No doubt there’s more but we hope that should do for now. Playing the record is the only way to hear all of the qualities we discuss above, and playing the best pressings against a pile of other copies under rigorously controlled conditions is the only way to find a pressing that sounds as good as this one does.

Copies with rich lower mids and nice extension up top did the best in our shootout, assuming they weren’t veiled or smeary of course. So many things can go wrong on a record! We know, we’ve heard them all.

Top end extension is critical to the sound of the best copies.
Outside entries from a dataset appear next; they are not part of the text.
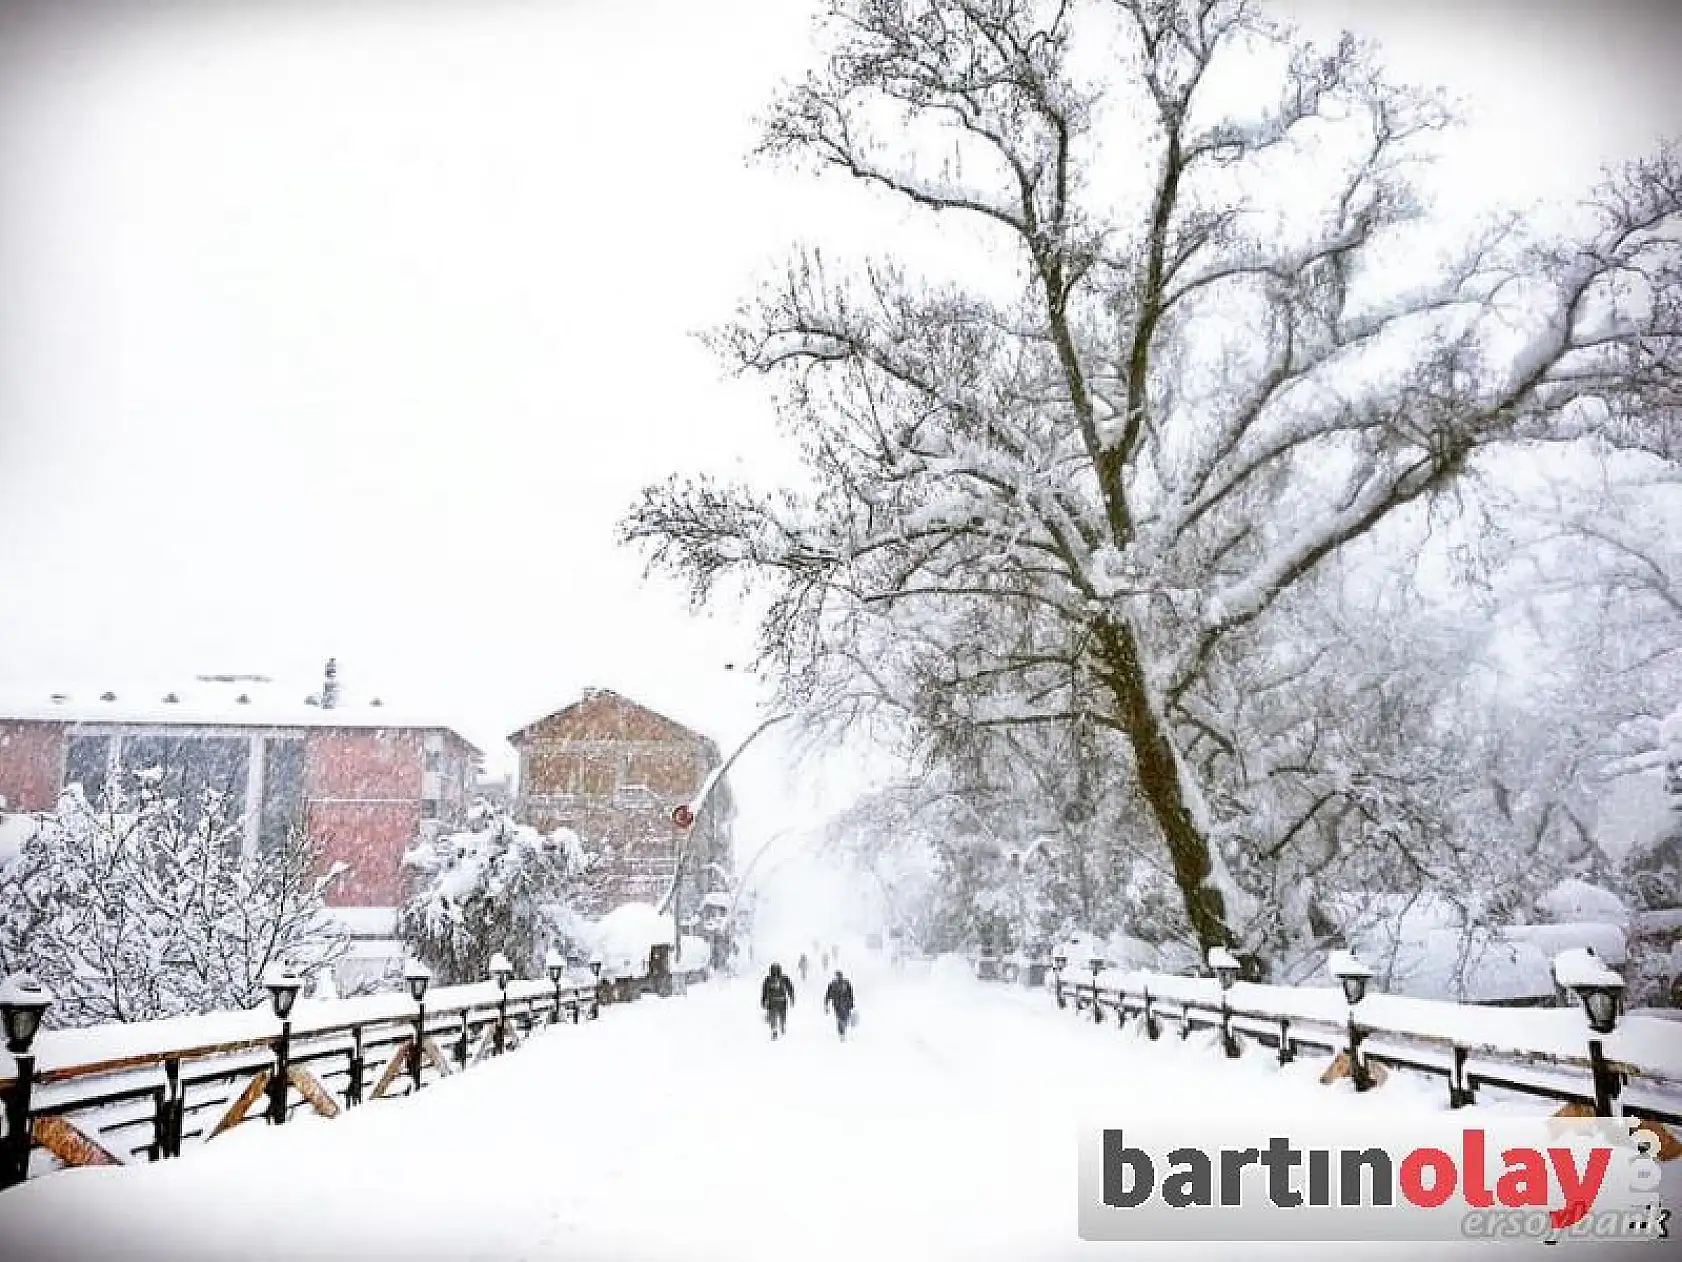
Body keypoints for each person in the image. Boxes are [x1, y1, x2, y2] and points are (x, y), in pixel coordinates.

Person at [761, 963, 795, 1039]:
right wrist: (792, 998)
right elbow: (790, 989)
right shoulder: (784, 978)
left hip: (772, 1002)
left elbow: (764, 991)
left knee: (773, 1016)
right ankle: (781, 1026)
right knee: (782, 1015)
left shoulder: (768, 979)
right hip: (781, 1001)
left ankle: (775, 1029)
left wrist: (763, 1001)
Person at [823, 970, 855, 1040]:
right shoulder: (832, 985)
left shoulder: (846, 983)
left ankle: (843, 1029)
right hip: (837, 1005)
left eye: (839, 976)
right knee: (839, 1018)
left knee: (846, 1018)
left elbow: (850, 993)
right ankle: (841, 1033)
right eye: (837, 976)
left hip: (846, 1004)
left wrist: (852, 1002)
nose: (838, 978)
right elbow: (828, 995)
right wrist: (826, 1004)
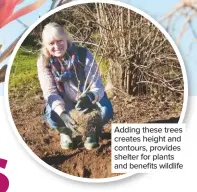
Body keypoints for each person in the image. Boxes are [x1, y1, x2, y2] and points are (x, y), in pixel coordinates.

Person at [37, 22, 113, 150]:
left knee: (106, 109)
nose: (57, 46)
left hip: (86, 101)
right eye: (51, 43)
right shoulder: (44, 62)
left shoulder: (83, 55)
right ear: (46, 46)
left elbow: (98, 85)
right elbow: (50, 92)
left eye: (60, 40)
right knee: (51, 114)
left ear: (66, 38)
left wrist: (89, 97)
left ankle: (91, 131)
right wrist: (62, 114)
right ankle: (65, 131)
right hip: (64, 102)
Lots of old records (and new ones) have no real top end; consequently, the studio or stage will be missing much of its natural air and space, and instruments will lack their full complement of harmonic information.
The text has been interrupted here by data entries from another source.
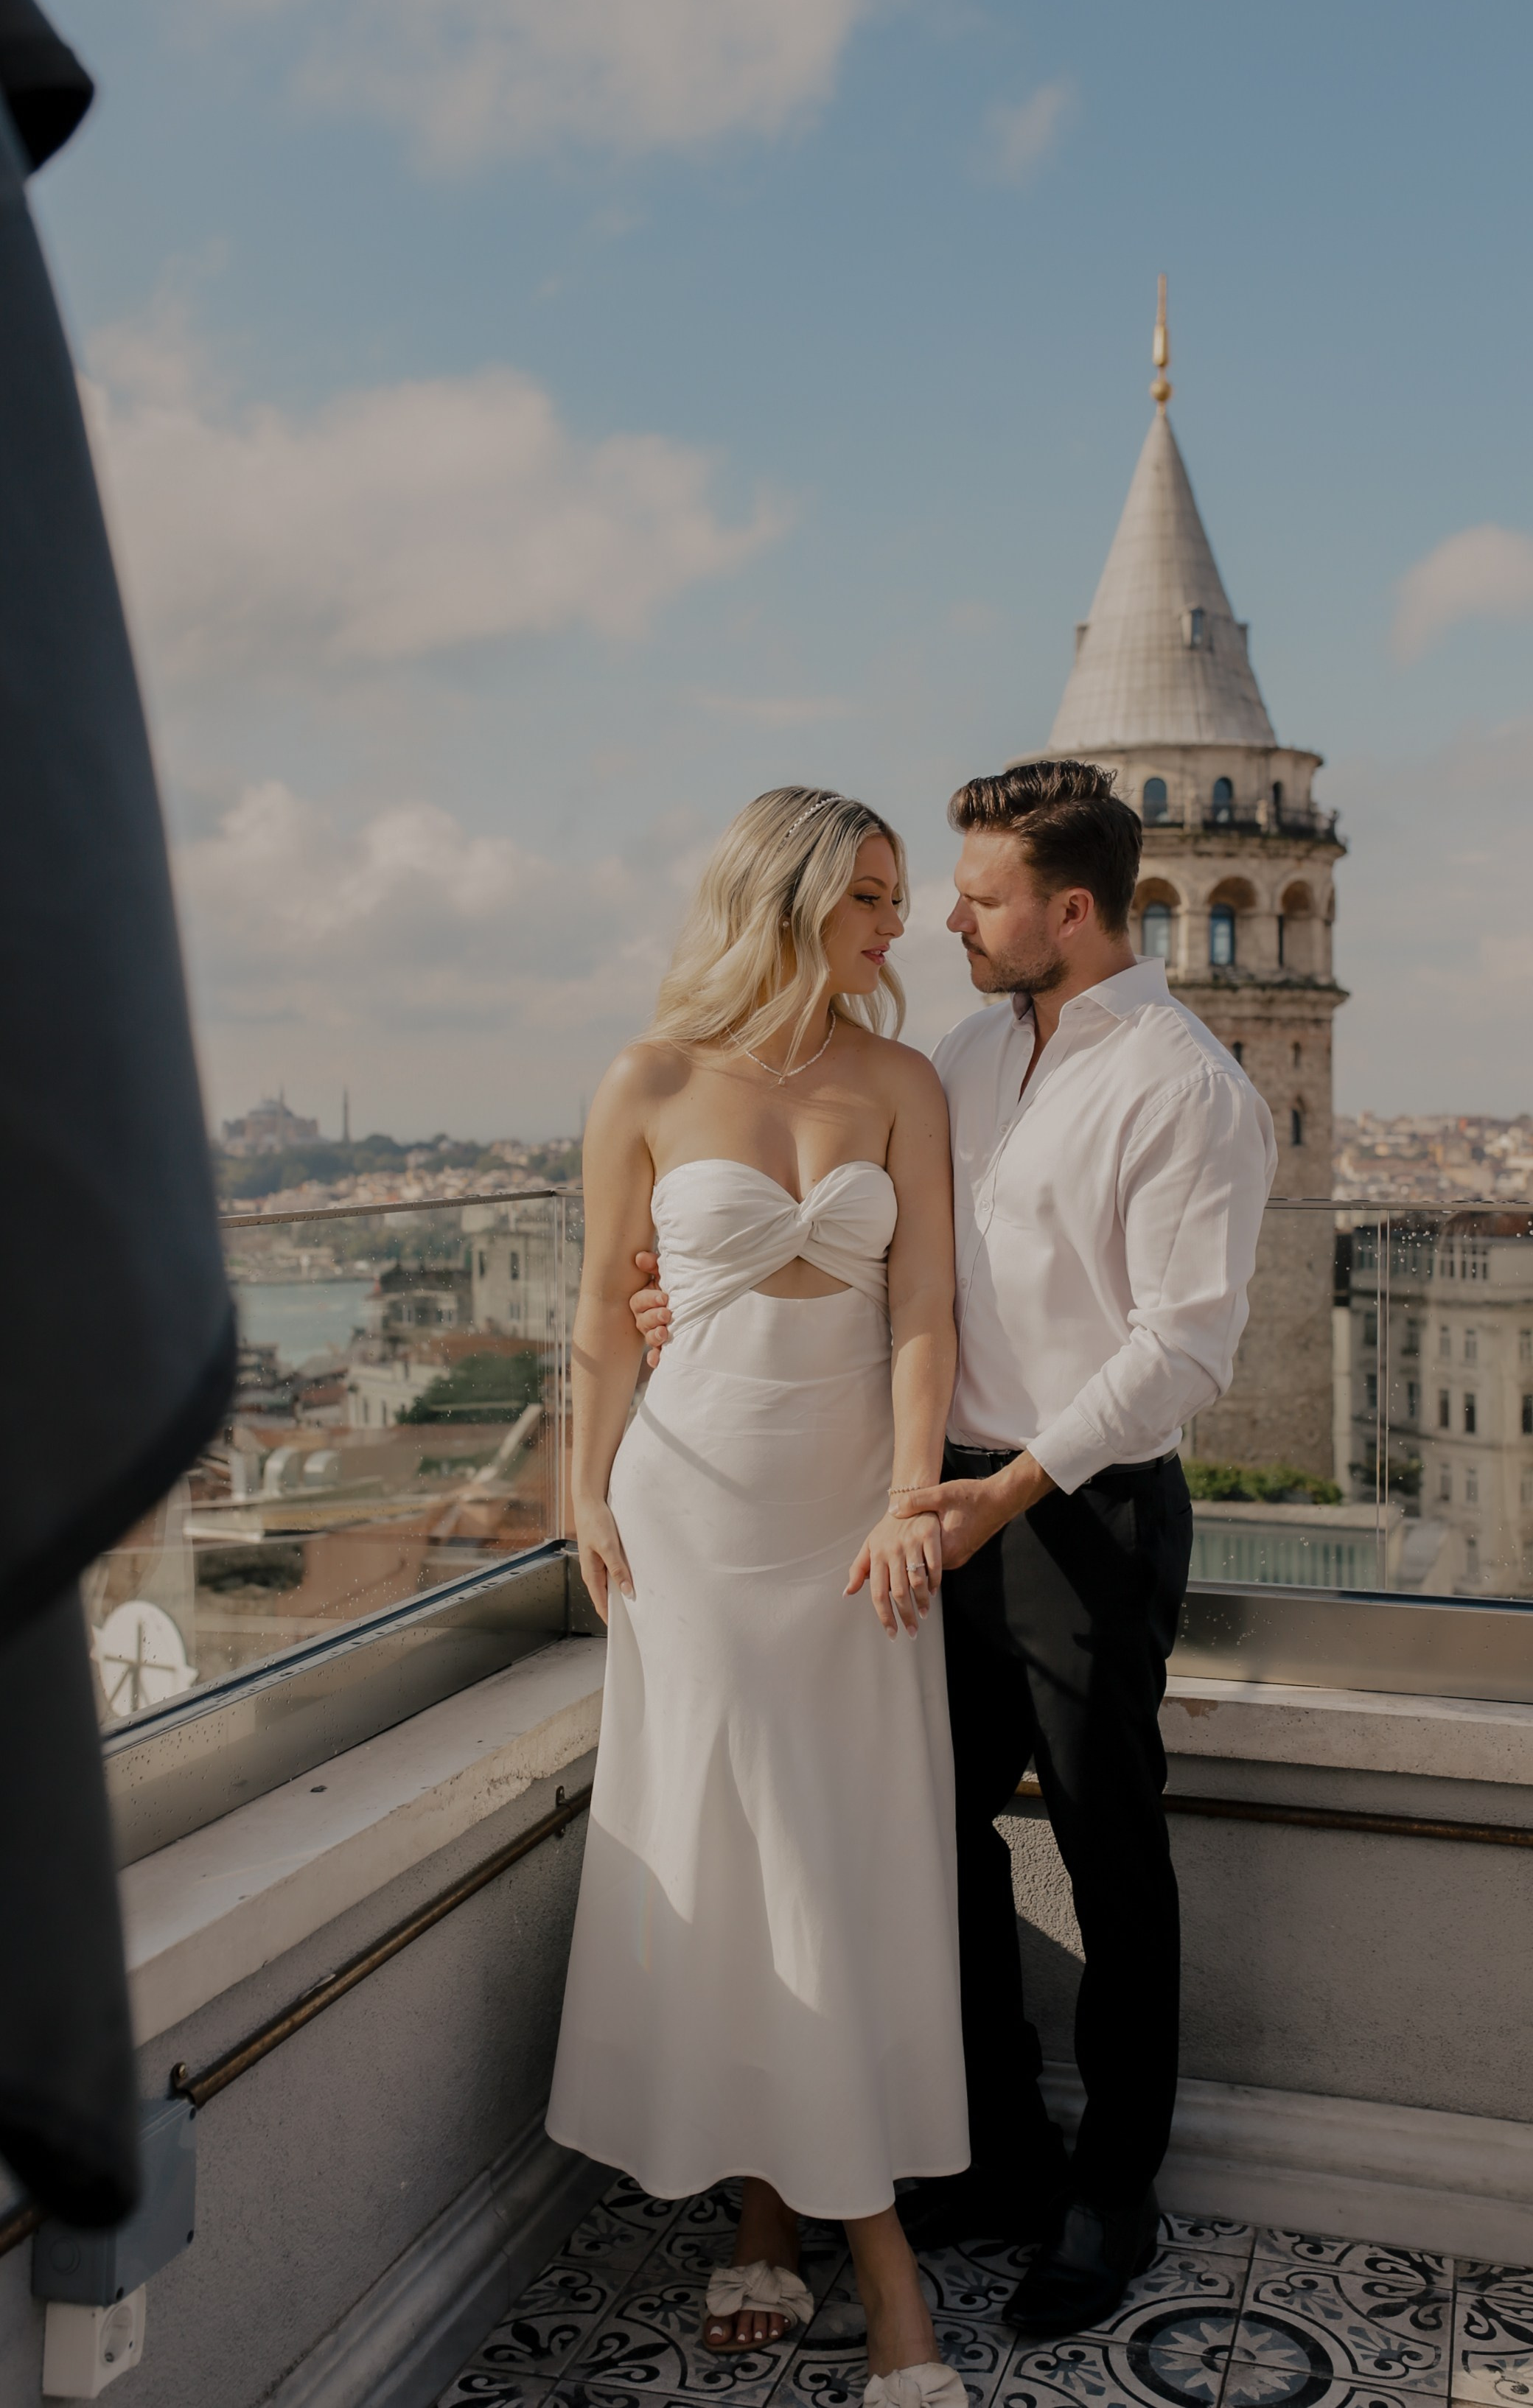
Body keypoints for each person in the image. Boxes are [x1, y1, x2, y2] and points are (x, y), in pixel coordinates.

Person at [633, 759, 1276, 2339]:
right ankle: (991, 2153)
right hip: (924, 1497)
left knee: (1111, 1859)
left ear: (1070, 908)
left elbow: (1183, 1348)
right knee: (929, 1836)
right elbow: (885, 1278)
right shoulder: (961, 1053)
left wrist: (1014, 1487)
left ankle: (1106, 2200)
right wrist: (689, 1310)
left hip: (1084, 1512)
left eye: (979, 896)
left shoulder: (1190, 1085)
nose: (946, 917)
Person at [546, 786, 971, 2408]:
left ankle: (808, 2231)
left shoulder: (900, 1080)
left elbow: (922, 1307)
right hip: (689, 1514)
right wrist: (585, 1490)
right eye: (868, 896)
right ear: (785, 904)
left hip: (852, 1519)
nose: (896, 922)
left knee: (836, 1855)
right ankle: (834, 2252)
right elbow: (599, 1314)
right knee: (745, 1854)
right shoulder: (644, 1079)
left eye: (899, 892)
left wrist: (907, 1495)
Smear is common to most vintage pressings and this is no exception. The copies that tend to do the best in a shootout will have the least (or none), yet are full-bodied, tubey and rich.

Sonic Issues

Smear. It’s by far the most common problem with the copies we played. When the transient bite of the trumpet is correctly reproduced, maintaining its full-bodied tone and harmonic structures, you know you have a very special copy of Sky Dive (or Straight Life or First Light or Red Clay, etc.). When the sound is blurry, thick, veiled, dull or slow, you have what might be considered something more like the average copy.
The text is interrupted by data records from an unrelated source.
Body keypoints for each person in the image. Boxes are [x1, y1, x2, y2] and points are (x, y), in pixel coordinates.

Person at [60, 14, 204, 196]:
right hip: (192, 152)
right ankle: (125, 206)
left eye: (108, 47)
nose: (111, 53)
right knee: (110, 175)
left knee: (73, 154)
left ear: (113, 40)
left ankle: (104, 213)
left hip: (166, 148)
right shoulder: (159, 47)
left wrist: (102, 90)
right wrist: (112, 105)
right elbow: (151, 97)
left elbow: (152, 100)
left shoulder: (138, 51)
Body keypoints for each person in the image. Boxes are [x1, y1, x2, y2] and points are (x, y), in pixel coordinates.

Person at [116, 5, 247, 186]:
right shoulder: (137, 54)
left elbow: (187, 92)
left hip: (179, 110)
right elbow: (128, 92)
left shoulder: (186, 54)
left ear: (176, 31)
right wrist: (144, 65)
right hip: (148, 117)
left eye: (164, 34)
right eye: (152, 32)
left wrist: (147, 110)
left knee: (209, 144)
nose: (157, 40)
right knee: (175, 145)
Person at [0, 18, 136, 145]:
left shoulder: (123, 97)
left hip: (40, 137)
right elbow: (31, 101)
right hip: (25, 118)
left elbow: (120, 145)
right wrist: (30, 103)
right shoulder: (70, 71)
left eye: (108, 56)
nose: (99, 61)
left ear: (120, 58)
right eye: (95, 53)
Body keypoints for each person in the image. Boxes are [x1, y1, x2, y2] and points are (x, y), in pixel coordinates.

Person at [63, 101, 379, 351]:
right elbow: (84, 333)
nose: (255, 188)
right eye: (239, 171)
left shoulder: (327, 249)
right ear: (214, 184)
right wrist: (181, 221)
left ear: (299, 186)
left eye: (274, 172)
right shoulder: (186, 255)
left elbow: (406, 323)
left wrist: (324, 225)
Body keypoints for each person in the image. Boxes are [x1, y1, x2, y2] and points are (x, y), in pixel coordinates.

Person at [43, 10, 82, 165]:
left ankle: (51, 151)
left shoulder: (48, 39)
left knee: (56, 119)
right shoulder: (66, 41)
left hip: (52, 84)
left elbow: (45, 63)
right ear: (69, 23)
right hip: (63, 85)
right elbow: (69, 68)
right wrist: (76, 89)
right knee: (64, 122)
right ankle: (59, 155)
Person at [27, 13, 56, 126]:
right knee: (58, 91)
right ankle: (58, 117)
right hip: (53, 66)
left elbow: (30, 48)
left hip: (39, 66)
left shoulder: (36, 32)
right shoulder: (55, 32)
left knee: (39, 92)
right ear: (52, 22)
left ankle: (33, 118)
By the way, if you don’t have a hot copy of Red Clay, get one. It’s some of the best funky jazz ever recorded. No collection should be without it.

What We’re Listening For On Sky Dive

  • Energy for starters. What could be more important than the life of the music?
  • The Big Sound comes next — wall to wall, lots of depth, huge space, three-dimensionality, all that sort of thing.
  • Then transient information — fast, clear, sharp attacks, not the smear and thickness so common to these LPs.
  • Tight punchy bass — which ties in with good transient information, also the issue of frequency extension further down.
  • Next: transparency — the quality that allows you to hear deep into the soundfield, showing you the space and air around all the instruments.
  • Extend the top and bottom and voila, you have The Real Thing — an honest to goodness Hot Stamper.

TRACK LISTING

Side One

Povo
In A Mist

Side Two

The Godfather (From the Paramount Motion Picture “The Godfather”)
Sky Dive

AMG Review

Freddie Hubbard’s fourth CTI recording (and the second one with Don Sebesky arrangements) certainly has a diverse repertoire. In addition to his originals “Povo” and “Sky Dive” (both of which are superior jam tunes), the trumpeter stretches out on the theme from The Godfather and Bix Beiderbecke’s “In a Mist.” The charts for the brass and woodwinds are colorful; there is a fine supporting cast that includes guitarist George Benson, Keith Jarrett on keyboards, and flutist Hubert Laws; and Hubbard takes several outstanding trumpet solos.